The Cambridge Ring was one of the first local area networks (LANs).
It operated with a line rate of 10 Mbps using a slot size of 38 bits.
Two address bytes and two bytes of data were carried in each slot.
This view shows the ring cards commonly in use to make a station when
I became a PhD student at the Computer Laboratory in 1984. At this
time, there were three rings in operation, connected using bridges,
providing network service for a total of 100 or so hosts.
The three cards in this view are the repeater, the station and
the Z80 tiny server. A fourth slot in the backplane was often fitted
with an 8-port serial card to create a terminal concentrator. Other stations
were connected to a pair of VAX machines and to a bank of LSI-4 machines.
Later, further stations were connected to VME backplanes and 68k processors.
The 68k processors became the main processor bank.
Cambridge Ring Repeater Card
The repeater card took its power from the ring and could work in
isolation without a station card. In the absence of a station card,
it simply retimed the data whereas with a station card the data
was routed through the station for filling or emptying slots.
Cambridge Ring Station Card
The station card provided the means to send and receive data. The
station would place data in an empty slot and the slot would circulate
until it arrived at the receiver. There the receiver would have a number
of options which it would flag in a response field. It could take out
the data or not, thus providing flow control back to the transmitter.
The transmitter would always empty the slot and pass it on free
for another station to use in a fair way.
Unlike the ATM systems that followed, the 16 bits of data per cell
were too small to efficiently contain upper-layer addressing
information, such as port numbers, so the stations had to use source
addresses to demultiplex incoming blocks, and only one flow, or
segmentation and reassembly operation, between a pair of hosts could be
supported at one time. Indeed, to avoid the host device driver
from having to perform multiplexed reassembly, a hardware autoselect
system could be used so that a new transmitter received the busy
response from the destination if the destination was mid-block
from another source.
Cambridge Ring Z80 Tiny Server Card
This Z80 with 64Kbytes of RAM provided a cheap and simple host
that could be used for various management issues in the Cambridge
Distributed System. For instance, it might act as a resource
manager that keeps track of which servers are in use with which
terminal sessions.
My contribution to the cards shown on this page was the small chip
piggy-backed in the centre of the tiny server. I fitted this gate to
prevent the tiny-server making a spurious I/O cycle access into my own
attached hardware during interrupt acknowledge cycles.

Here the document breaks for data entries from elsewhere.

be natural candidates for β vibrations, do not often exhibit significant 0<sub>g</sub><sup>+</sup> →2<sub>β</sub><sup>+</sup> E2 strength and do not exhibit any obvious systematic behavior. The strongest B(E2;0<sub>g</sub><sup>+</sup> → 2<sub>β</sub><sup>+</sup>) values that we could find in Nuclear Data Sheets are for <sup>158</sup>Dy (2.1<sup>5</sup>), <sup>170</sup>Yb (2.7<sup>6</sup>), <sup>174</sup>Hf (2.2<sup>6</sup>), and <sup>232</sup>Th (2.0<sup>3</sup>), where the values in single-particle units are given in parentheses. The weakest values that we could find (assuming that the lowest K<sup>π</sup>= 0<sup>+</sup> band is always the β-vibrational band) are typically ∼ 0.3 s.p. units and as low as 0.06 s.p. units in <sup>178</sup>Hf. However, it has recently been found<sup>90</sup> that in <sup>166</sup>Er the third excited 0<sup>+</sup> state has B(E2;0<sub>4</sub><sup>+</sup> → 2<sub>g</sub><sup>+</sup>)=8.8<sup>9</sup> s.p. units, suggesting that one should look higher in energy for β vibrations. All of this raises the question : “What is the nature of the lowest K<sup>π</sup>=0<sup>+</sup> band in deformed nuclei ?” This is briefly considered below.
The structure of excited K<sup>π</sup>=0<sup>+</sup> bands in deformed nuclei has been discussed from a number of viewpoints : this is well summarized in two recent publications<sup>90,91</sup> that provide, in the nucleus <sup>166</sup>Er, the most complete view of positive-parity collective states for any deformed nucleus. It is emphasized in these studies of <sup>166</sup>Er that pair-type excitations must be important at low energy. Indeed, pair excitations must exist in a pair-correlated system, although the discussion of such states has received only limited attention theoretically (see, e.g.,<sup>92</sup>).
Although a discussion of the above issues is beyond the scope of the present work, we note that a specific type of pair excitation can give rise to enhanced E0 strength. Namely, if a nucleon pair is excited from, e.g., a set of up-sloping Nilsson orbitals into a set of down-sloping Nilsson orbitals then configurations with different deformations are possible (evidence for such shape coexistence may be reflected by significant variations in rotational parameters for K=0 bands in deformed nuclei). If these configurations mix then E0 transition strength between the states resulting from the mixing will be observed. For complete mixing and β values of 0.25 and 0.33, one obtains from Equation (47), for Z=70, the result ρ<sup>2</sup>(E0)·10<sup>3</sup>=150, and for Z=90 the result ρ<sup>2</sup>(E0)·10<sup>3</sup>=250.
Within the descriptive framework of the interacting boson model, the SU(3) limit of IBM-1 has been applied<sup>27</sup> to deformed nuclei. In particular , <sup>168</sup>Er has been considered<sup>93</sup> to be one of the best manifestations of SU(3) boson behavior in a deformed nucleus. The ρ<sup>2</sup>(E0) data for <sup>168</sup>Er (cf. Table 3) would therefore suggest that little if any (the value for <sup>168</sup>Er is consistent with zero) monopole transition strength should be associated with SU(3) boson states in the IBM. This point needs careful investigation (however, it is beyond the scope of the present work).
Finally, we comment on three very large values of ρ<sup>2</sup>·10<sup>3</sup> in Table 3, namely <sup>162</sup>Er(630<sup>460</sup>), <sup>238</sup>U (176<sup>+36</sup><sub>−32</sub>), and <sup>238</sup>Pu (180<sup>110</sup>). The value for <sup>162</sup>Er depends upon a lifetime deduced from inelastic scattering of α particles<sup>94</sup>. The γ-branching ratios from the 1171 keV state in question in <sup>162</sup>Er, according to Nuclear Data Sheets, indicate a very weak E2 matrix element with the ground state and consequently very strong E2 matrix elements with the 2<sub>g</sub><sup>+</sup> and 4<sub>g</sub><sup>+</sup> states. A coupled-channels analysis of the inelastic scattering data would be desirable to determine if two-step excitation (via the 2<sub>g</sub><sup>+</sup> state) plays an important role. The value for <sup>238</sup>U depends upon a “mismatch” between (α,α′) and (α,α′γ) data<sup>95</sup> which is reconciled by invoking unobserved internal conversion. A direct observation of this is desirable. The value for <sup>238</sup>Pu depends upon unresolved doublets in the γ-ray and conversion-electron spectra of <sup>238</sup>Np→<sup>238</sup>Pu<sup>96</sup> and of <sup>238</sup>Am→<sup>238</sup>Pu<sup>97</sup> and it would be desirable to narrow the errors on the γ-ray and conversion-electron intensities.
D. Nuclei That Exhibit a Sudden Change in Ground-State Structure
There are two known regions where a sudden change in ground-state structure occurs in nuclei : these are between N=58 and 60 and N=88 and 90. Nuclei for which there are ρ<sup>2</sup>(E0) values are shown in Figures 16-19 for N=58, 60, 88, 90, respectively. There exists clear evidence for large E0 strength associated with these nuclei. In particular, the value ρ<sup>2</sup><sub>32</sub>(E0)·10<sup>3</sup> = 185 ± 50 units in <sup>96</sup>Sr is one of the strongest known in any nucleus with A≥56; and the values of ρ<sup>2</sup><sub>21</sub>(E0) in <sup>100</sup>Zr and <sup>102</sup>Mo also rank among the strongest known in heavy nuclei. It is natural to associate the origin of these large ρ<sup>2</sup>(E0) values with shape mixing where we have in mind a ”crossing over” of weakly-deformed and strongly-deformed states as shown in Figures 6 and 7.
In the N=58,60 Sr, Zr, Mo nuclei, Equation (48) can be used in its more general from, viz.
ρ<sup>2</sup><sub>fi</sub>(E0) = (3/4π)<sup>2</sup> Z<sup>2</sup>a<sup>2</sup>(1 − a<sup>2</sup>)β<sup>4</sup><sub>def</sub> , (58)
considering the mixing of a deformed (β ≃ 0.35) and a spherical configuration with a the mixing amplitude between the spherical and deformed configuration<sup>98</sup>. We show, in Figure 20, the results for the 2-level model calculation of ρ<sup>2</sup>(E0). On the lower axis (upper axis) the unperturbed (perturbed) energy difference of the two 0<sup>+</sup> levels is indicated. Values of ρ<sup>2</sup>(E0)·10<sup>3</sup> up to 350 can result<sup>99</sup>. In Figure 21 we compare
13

Imagine asking a modern programmer to get all of the program code
and data buffers for an 8 port terminal concentrator into 64 Kbyte
address map!
Cambridge Ring Monitor Station
This view shows the monitor and logging station for one of the three rings
operational in 1985. The monitor station is screwed to the wall of the
Titan Room. The three main sections are the repeater, station and tiny
server. Each was wire-wrapped. A serial cable connects to a printer where the system log
was printed.
Cambridge Ring Station Inside CAP Computer
The CAP computer was an experimental computer
with capability-based access control implemented in hardware.
This view of the CAP shows one of the covers open, with
a wire-wrapped Cambridge Ring station mounted inside the cover.
Indeed, the whole of CAP was wire-wrapped. See R. Needham and
R. Walker "The Cambridge CAP computer and its protection system" in
ACM Symposium on OS Principles, pages 1--10, 1977.